Crucially, these systems must be developed with progressive user deployment in mind. Autonomous agents are designed to augment, not replace, human capabilities. User deployment serves the dual purpose of teaching agents effective human assistance while allowing humans to adapt to intelligent assistants. This approach also enables researchers to systematically understand, discover, and examine both the potential benefits and risks of autonomous foundation agents during development.

In response to these opportunities and challenges, we introduce AUTOGLM, a series of foundation agents built upon the ChatGLM [11] model family. AUTOGLM represents a pioneering attempt to develop foundation agent prototypes for two fundamental GUI scenarios: Web Browser and Android. To address the data scarcity challenge, we employ a comprehensive suite of training techniques and develop key infrastructures for user deployment. This process has yielded two crucial insights:

• Intermediate Interface Design: We find it essential to design an intermediate interface that disentangles planning and grounding behaviors in foundation GUI agents. They present distinct requirements – planning demands flexibility and error recovery, while grounding emphasizes action accuracy. Their separation enables more agile development and enhanced performance.

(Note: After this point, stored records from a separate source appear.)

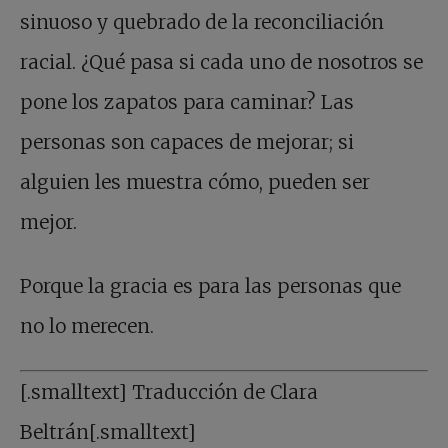
sinuoso y quebrado de la reconciliación
racial. ¿Qué pasa si cada uno de nosotros se
pone los zapatos para caminar? Las
personas son capaces de mejorar; si
alguien les muestra cómo, pueden ser
mejor.
Porque la gracia es para las personas que
no lo merecen.
[.smalltext] Traducción de Clara
Beltrán[.smalltext]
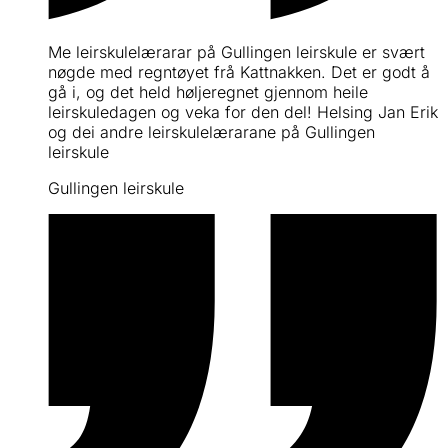
Me leirskulelærarar på Gullingen leirskule er svært
nøgde med regntøyet frå Kattnakken. Det er godt å
gå i, og det held høljeregnet gjennom heile
leirskuledagen og veka for den del! Helsing Jan Erik
og dei andre leirskulelærarane på Gullingen
leirskule
Gullingen leirskule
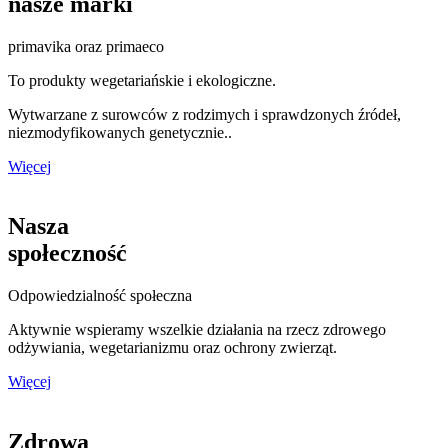
nasze marki
primavika oraz primaeco
To produkty wegetariańskie i ekologiczne.
Wytwarzane z surowców z rodzimych i sprawdzonych źródeł,
niezmodyfikowanych genetycznie..
Więcej
Nasza
społeczność
Odpowiedzialność społeczna
Aktywnie wspieramy wszelkie działania na rzecz zdrowego
odżywiania, wegetarianizmu oraz ochrony zwierząt.
Więcej
Zdrowa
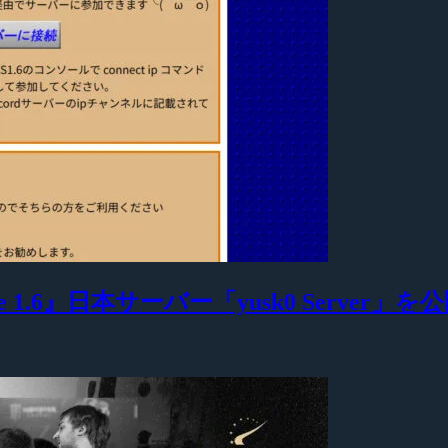
 1.6』日本サーバー「yusk0 Server」を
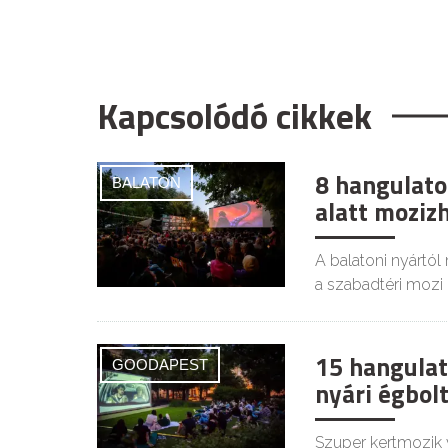
Kapcsolódó cikkek
8 hangulatos
BALATON
alatt moziz
A balatoni nyártól
a szabadtéri mozi i
15 hangulat
GOODAPEST
nyári égbolt
Szuper kertmozik 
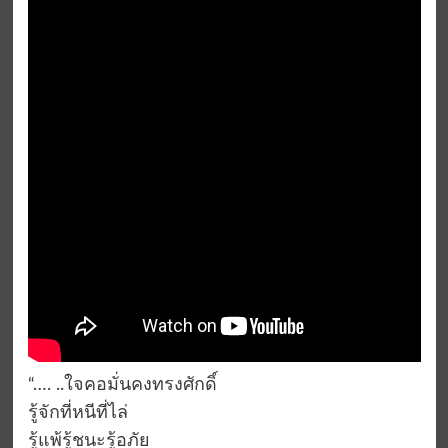
“…. ..ใจคอมั่นคงทรงศักดิ์
รู้จักที่หนีที่ไล่
รู้แพ้รู้ชนะรู้อภัย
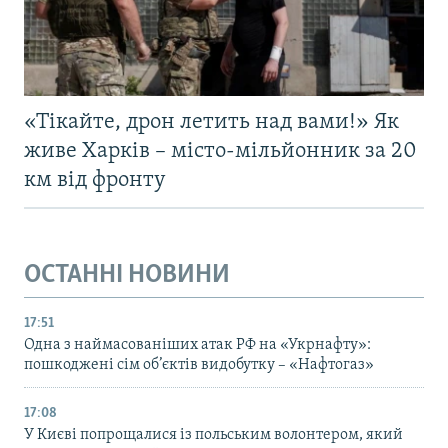
«Тікайте, дрон летить над вами!» Як
живе Харків – місто-мільйонник за 20
км від фронту
ОСТАННІ НОВИНИ
17:51
Одна з наймасованіших атак РФ на «Укрнафту»:
пошкоджені сім об’єктів видобутку – «Нафтогаз»
17:08
У Києві попрощалися із польським волонтером, який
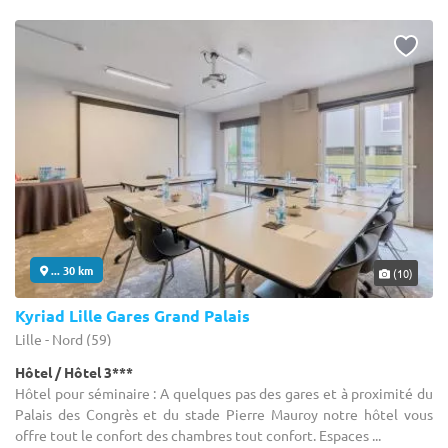
... 30 km
(10)
Kyriad Lille Gares Grand Palais
Lille - Nord (59)
Hôtel / Hôtel 3***
Hôtel pour séminaire : A quelques pas des gares et à proximité du
Palais des Congrès et du stade Pierre Mauroy notre hôtel vous
offre tout le confort des chambres tout confort. Espaces ...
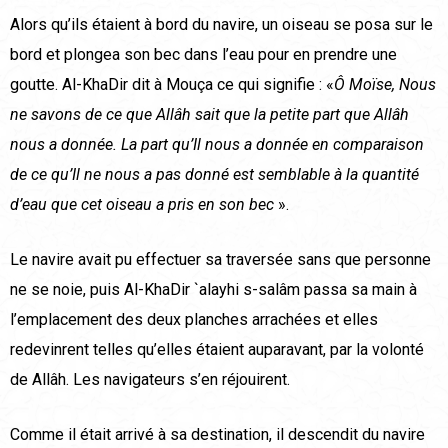
Alors qu’ils étaient à bord du navire, un oiseau se posa sur le
bord et plongea son bec dans l’eau pour en prendre une
goutte. Al-KhaDir dit à Mouça ce qui signifie : «
Ô Moïse, Nous
ne savons de ce que Allâh sait que la petite part que Allâh
nous a donné
e. La part qu’Il nous a donnée en comparaison
de ce qu’Il ne nous a pas donné est semblable à la quantité
d’eau que cet oiseau a pris en son bec
».
Le navire avait pu effectuer sa traversée sans que personne
ne se noie, puis Al-KhaDir `alayhi s-salâm passa sa main à
l’emplacement des deux planches arrachées et elles
redevinrent telles qu’elles étaient auparavant, par la volonté
de Allâh. Les navigateurs s’en réjouirent.
Comme il était arrivé à sa destination, il descendit du navire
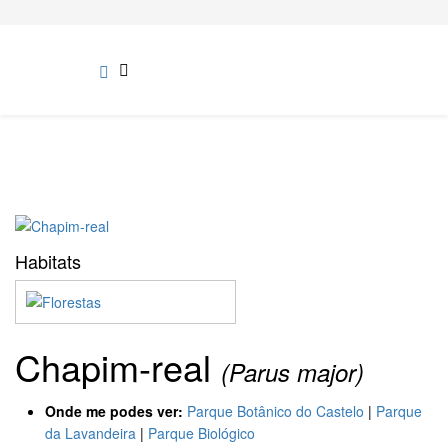
Habitats
Chapim-real
(Parus major)
Onde me podes ver:
Parque Botânico do Castelo
|
Parque
da Lavandeira
|
Parque Biológico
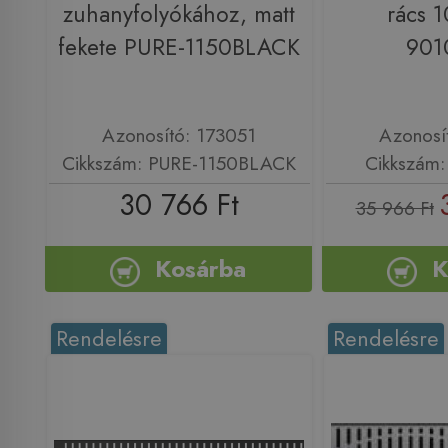
zuhanyfolyókához, matt
rács 
fekete PURE-1150BLACK
901
Azonosító: 173051
Azonosí
Cikkszám: PURE-1150BLACK
Cikkszám:
30 766 Ft
35 966 Ft
Kosárba
K
Rendelésre
Rendelésre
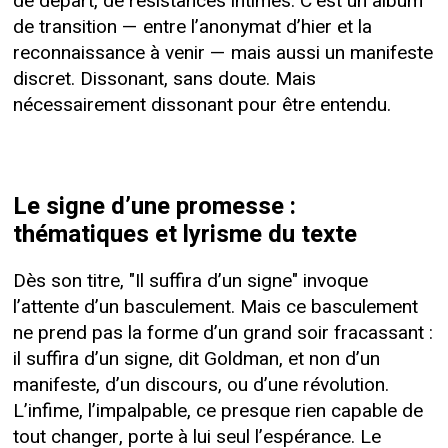
de départ, de résistances intimes. C’est un album
de transition — entre l’anonymat d’hier et la
reconnaissance à venir — mais aussi un manifeste
discret. Dissonant, sans doute. Mais
nécessairement dissonant pour être entendu.
Le signe d’une promesse :
thématiques et lyrisme du texte
Dès son titre, "Il suffira d’un signe" invoque
l’attente d’un basculement. Mais ce basculement
ne prend pas la forme d’un grand soir fracassant :
il suffira d’un signe, dit Goldman, et non d’un
manifeste, d’un discours, ou d’une révolution.
L’infime, l’impalpable, ce presque rien capable de
tout changer, porte à lui seul l’espérance. Le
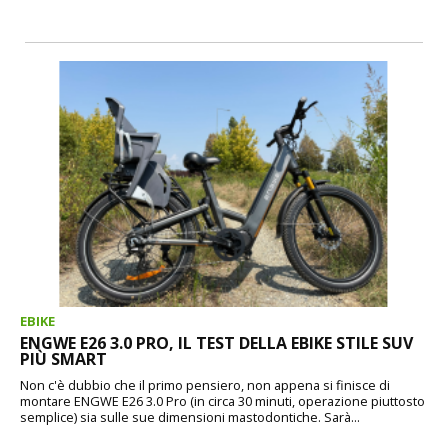
EBIKE
ENGWE E26 3.0 PRO, IL TEST DELLA EBIKE STILE SUV
PIÙ SMART
Non c'è dubbio che il primo pensiero, non appena si finisce di
montare ENGWE E26 3.0 Pro (in circa 30 minuti, operazione piuttosto
semplice) sia sulle sue dimensioni mastodontiche. Sarà...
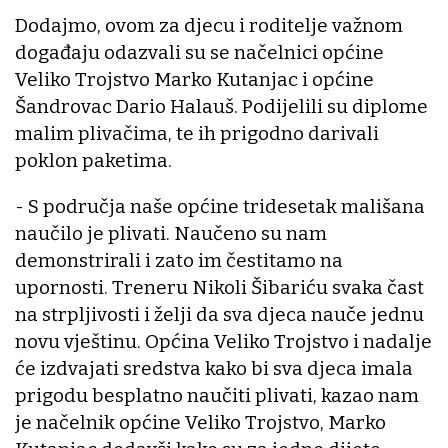
Dodajmo, ovom za djecu i roditelje važnom
događaju odazvali su se načelnici općine
Veliko Trojstvo Marko Kutanjac i općine
Šandrovac Dario Halauš. Podijelili su diplome
malim plivačima, te ih prigodno darivali
poklon paketima.
- S područja naše općine tridesetak mališana
naučilo je plivati. Naučeno su nam
demonstrirali i zato im čestitamo na
upornosti. Treneru Nikoli Šibariću svaka čast
na strpljivosti i želji da sva djeca nauče jednu
novu vještinu. Općina Veliko Trojstvo i nadalje
će izdvajati sredstva kako bi sva djeca imala
prigodu besplatno naučiti plivati, kazao nam
je načelnik općine Veliko Trojstvo, Marko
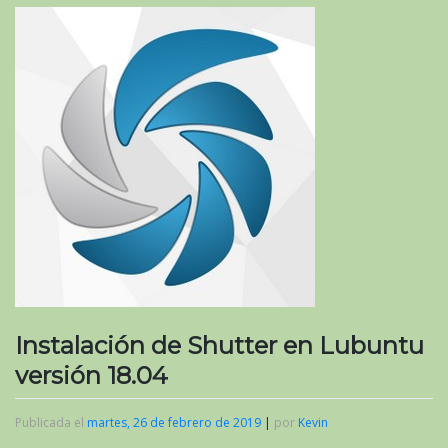
Instalación de Shutter en Lubuntu
versión 18.04
Publicada el
martes, 26 de febrero de 2019
|
por
Kevin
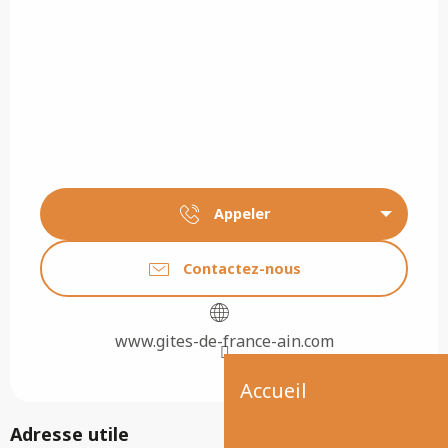
Appeler
Contactez-nous
www.gites-de-france-ain.com
Accueil
Adresse utile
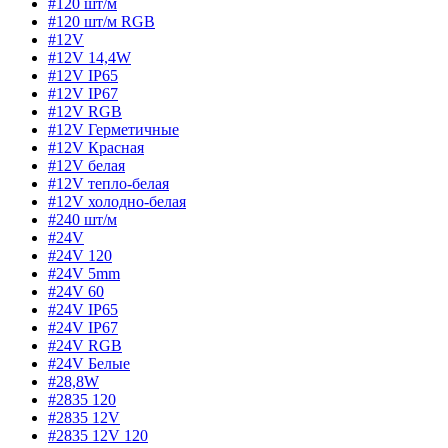
#120 шт/м
#120 шт/м RGB
#12V
#12V 14,4W
#12V IP65
#12V IP67
#12V RGB
#12V Герметичные
#12V Красная
#12V белая
#12V тепло-белая
#12V холодно-белая
#240 шт/м
#24V
#24V 120
#24V 5mm
#24V 60
#24V IP65
#24V IP67
#24V RGB
#24V Белые
#28,8W
#2835 120
#2835 12V
#2835 12V 120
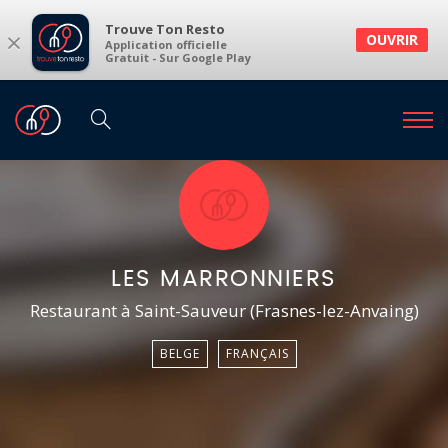
Trouve Ton Resto
×
OUVRIR
Application officielle
Gratuit - Sur Google Play
LES MARRONNIERS
Restaurant à Saint-Sauveur (Frasnes-lez-Anvaing)
BELGE
FRANÇAIS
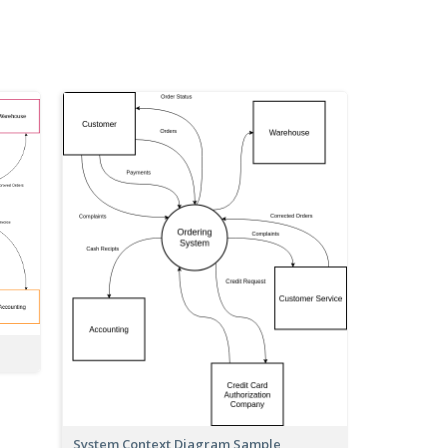
System Context Diagram Sample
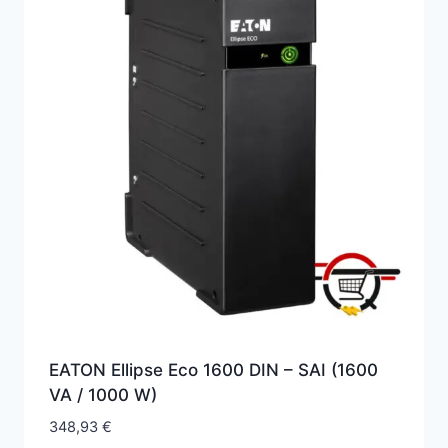
EATON Ellipse Eco 1600 DIN – SAI (1600
VA / 1000 W)
348,93
€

• Self-Evolving Online Curriculum RL [30]: We recognize that error recovery [23] is crucial for robust and deployable agent applications, yet it remains difficult to acquire through offline training alone. Additionally, the shortage of instructions and trajectories impedes training progress. We address this challenge through self-evolving RL, implemented according to a progressive weak-to-strong curriculum schedule in an online manner.